### Required action
Begin with the line in which "Cultura del dono, intesa" appears and end with the final line of the entries. Retype each one exactly and add nothing.

::::::::

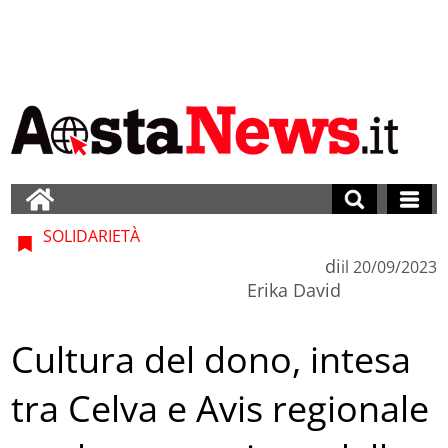
SOLIDARIETÀ
di
il
20/09/2023
Erika David
Cultura del dono, intesa
tra Celva e Avis regionale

::::::::

### Reply
Cultura del dono, intesa
tra Celva e Avis regionale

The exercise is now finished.